ENTRIES SUPPLIED:
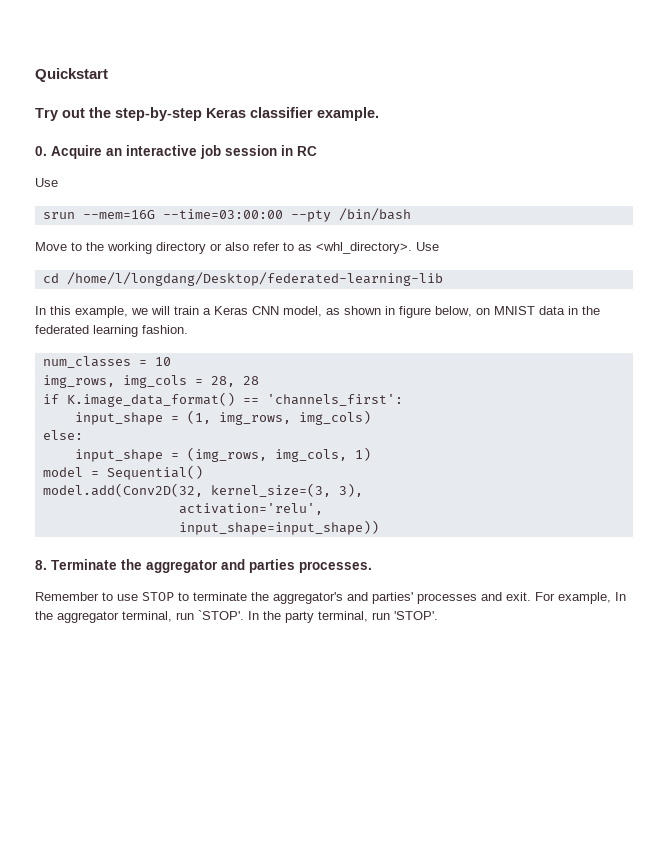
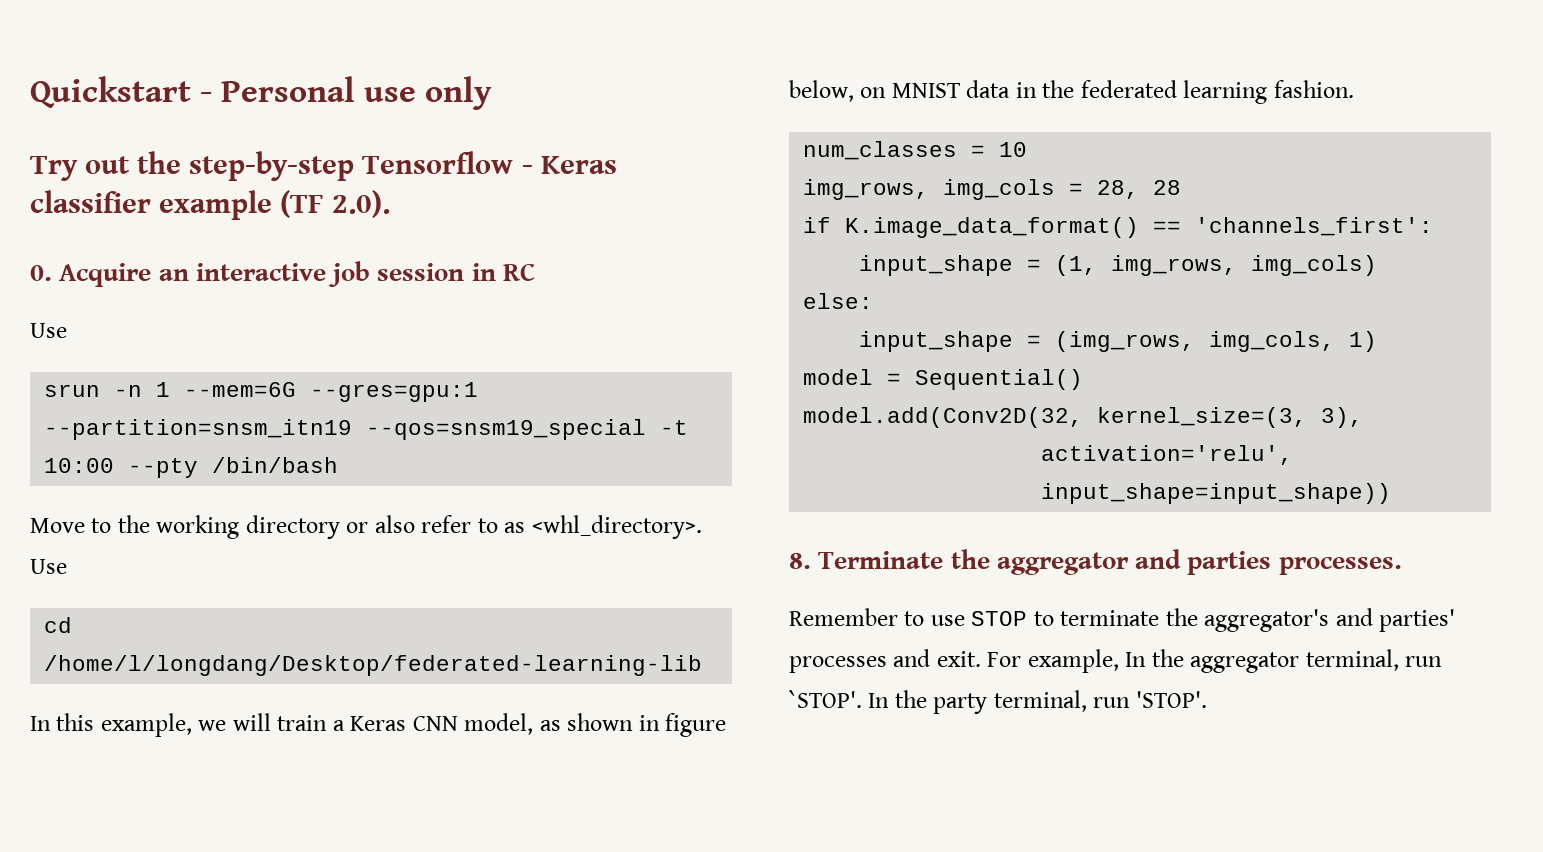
(108, 75) none -> [200,76,493,110] - Personal use only
[206,107,379,121] Keras classifier example. -> [362,151,617,174] [30,190,391,220] Tensorflow - Keras classifier example (TF 2.0).
[82,209,283,219] --mem=16G --time=03:00:00 -> [114,382,479,402] [44,419,689,440] [44,458,115,473] -n 1 --mem=6G --gres=gpu:1 --partition=snsm_itn19 --qos=snsm19_special -t 10:00

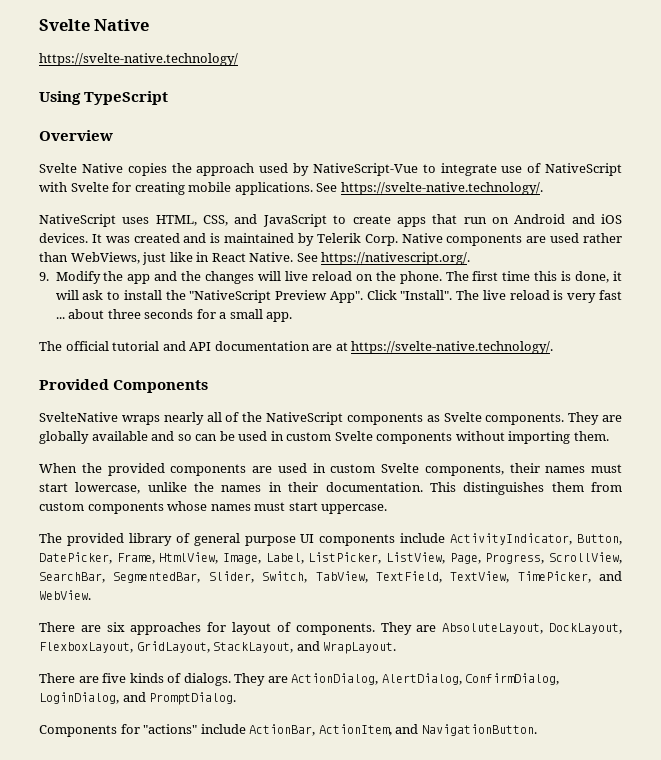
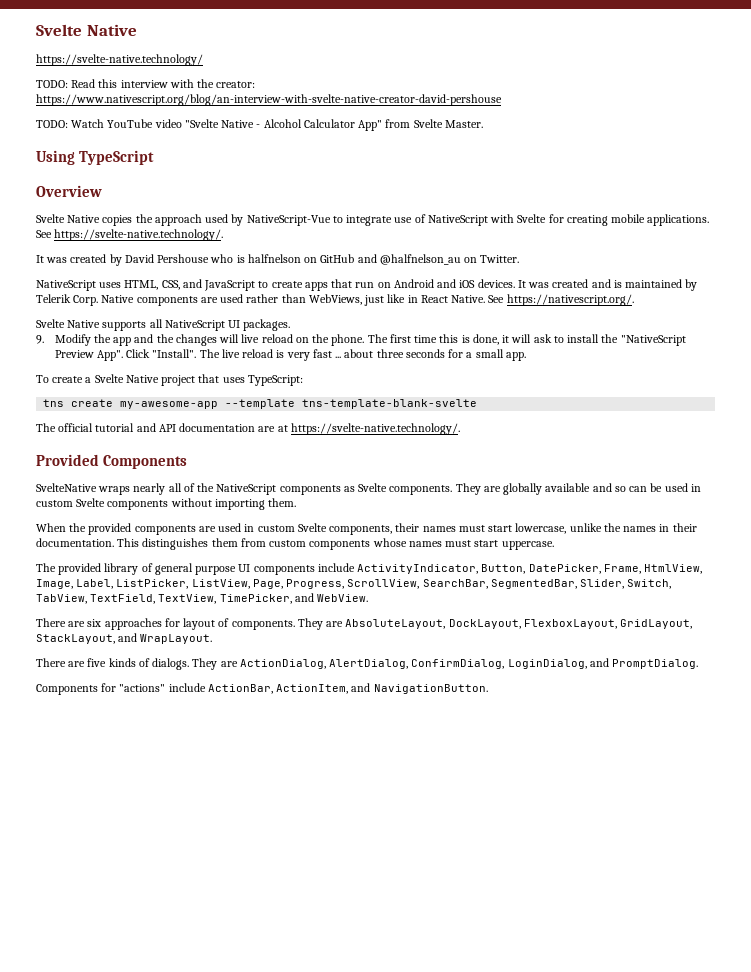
(238, 59) none -> [36,79,256,88] [36,94,502,106] [36,119,483,131] // TODO: Read this interview with the creator: https://www.nativescript.org/blog/an-interview-with-svelte-native-creator-david-pershouse // TODO: Watch YouTube video "Svelte Native - Alcohol Calculator App" from Svelte Master.
(543, 188) none -> [36,254,520,266] // It was created by David Pershouse who is halfnelson on GitHub and @halfnelson_au on Twitter.
(471, 258) none -> [36,319,291,331] // Svelte Native supports all NativeScript UI packages.
(293, 317) none -> [36,374,303,386] [43,399,478,409] // To create a Svelte Native project that uses TypeScript: // tns create my-awesome-app --template tns-template-blank-svelte

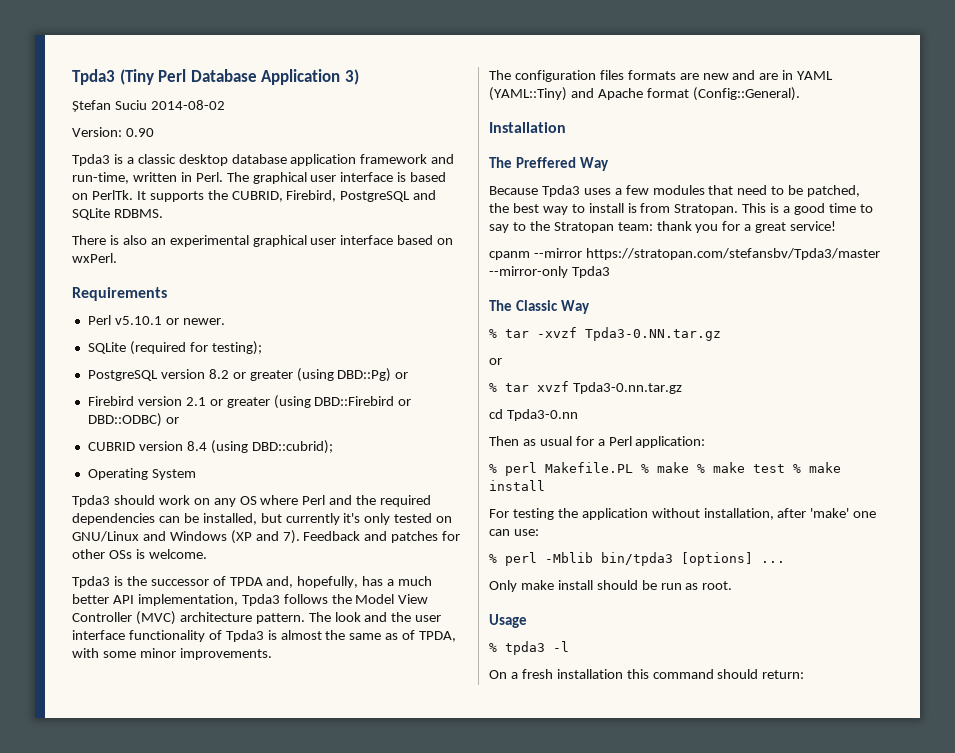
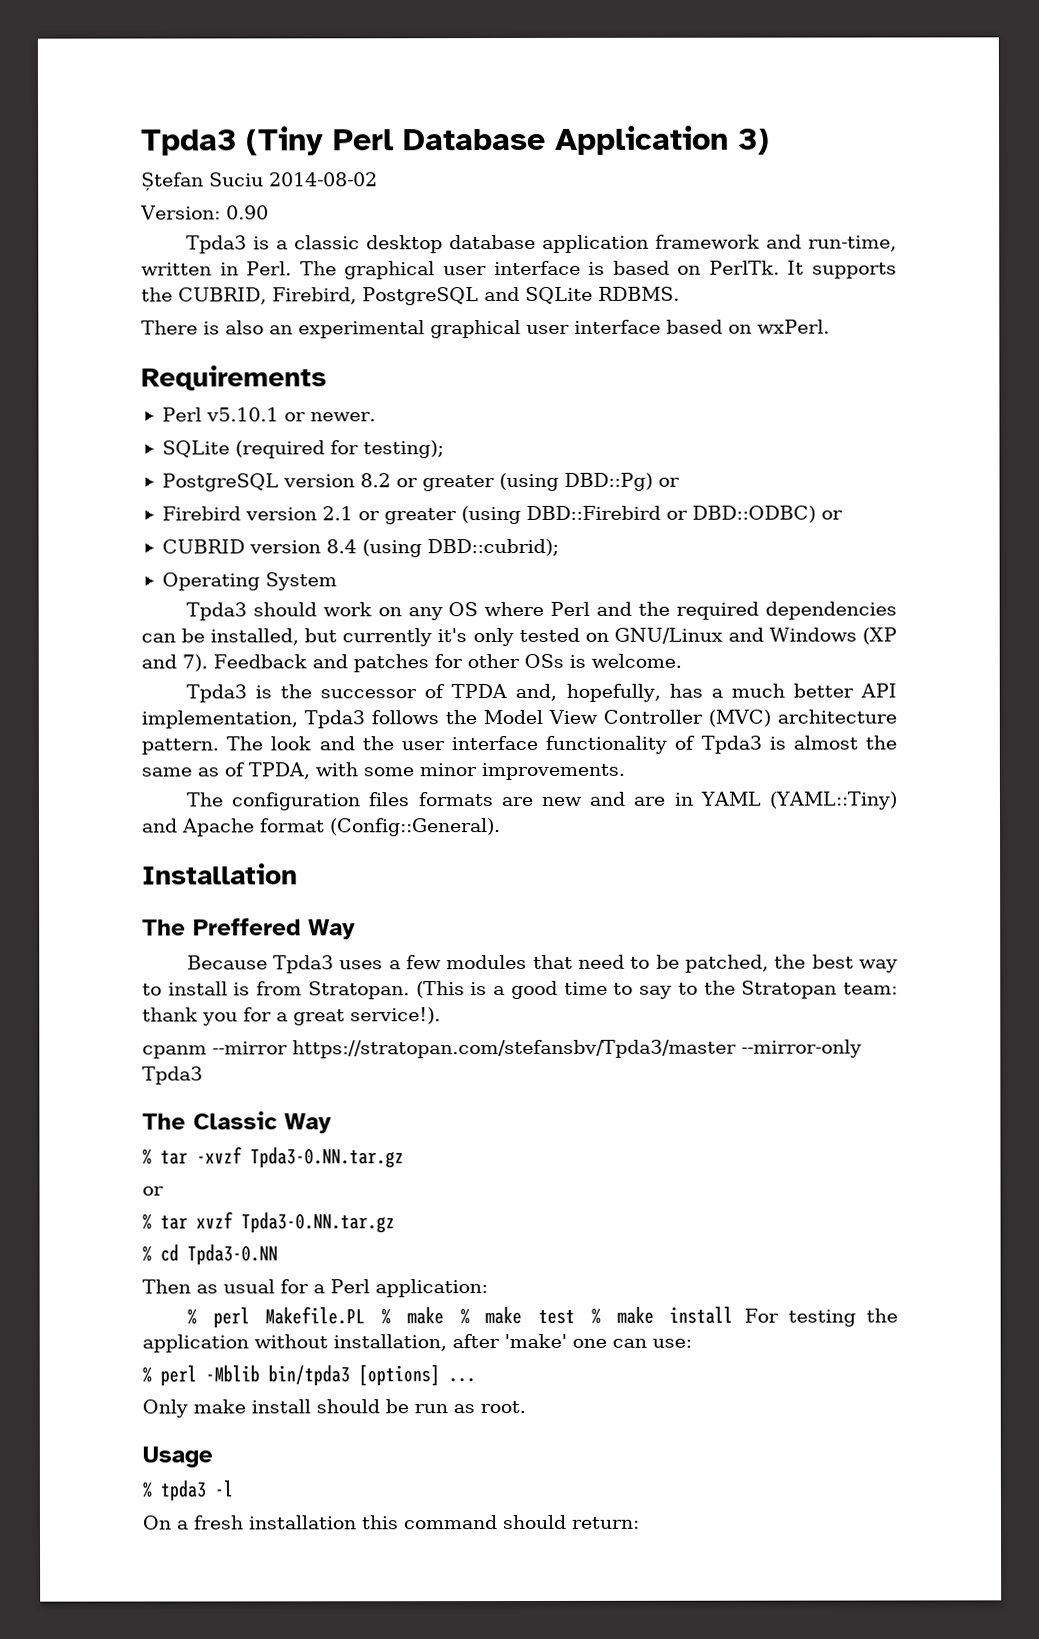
[742,203,767,213] This -> [415,981,465,999] (This
[790,221,837,231] service! -> [350,1007,441,1025] service!).
[572,382,682,394] [489,409,578,421] Tpda3-0.nn.tar.gz // cd Tpda3-0.nn -> [241,1212,395,1234] [142,1244,278,1265] Tpda3-0.NN.tar.gz // % cd Tpda3-0.NN
(545, 485) // -> (734, 1315) none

DIRECTIONS FOR THIS TASK: Each line above is to be transcribed exactly, though its pictures are not.

SOLUTION BELOW:
(108, 75) none -> [200,76,493,110] - Personal use only
[206,107,379,121] Keras classifier example. -> [362,151,617,174] [30,190,391,220] Tensorflow - Keras classifier example (TF 2.0).
[82,209,283,219] --mem=16G --time=03:00:00 -> [114,382,479,402] [44,419,689,440] [44,458,115,473] -n 1 --mem=6G --gres=gpu:1 --partition=snsm_itn19 --qos=snsm19_special -t 10:00

(238, 59) none -> [36,79,256,88] [36,94,502,106] [36,119,483,131] // TODO: Read this interview with the creator: https://www.nativescript.org/blog/an-interview-with-svelte-native-creator-david-pershouse // TODO: Watch YouTube video "Svelte Native - Alcohol Calculator App" from Svelte Master.
(543, 188) none -> [36,254,520,266] // It was created by David Pershouse who is halfnelson on GitHub and @halfnelson_au on Twitter.
(471, 258) none -> [36,319,291,331] // Svelte Native supports all NativeScript UI packages.
(293, 317) none -> [36,374,303,386] [43,399,478,409] // To create a Svelte Native project that uses TypeScript: // tns create my-awesome-app --template tns-template-blank-svelte

[742,203,767,213] This -> [415,981,465,999] (This
[790,221,837,231] service! -> [350,1007,441,1025] service!).
[572,382,682,394] [489,409,578,421] Tpda3-0.nn.tar.gz // cd Tpda3-0.nn -> [241,1212,395,1234] [142,1244,278,1265] Tpda3-0.NN.tar.gz // % cd Tpda3-0.NN
(545, 485) // -> (734, 1315) none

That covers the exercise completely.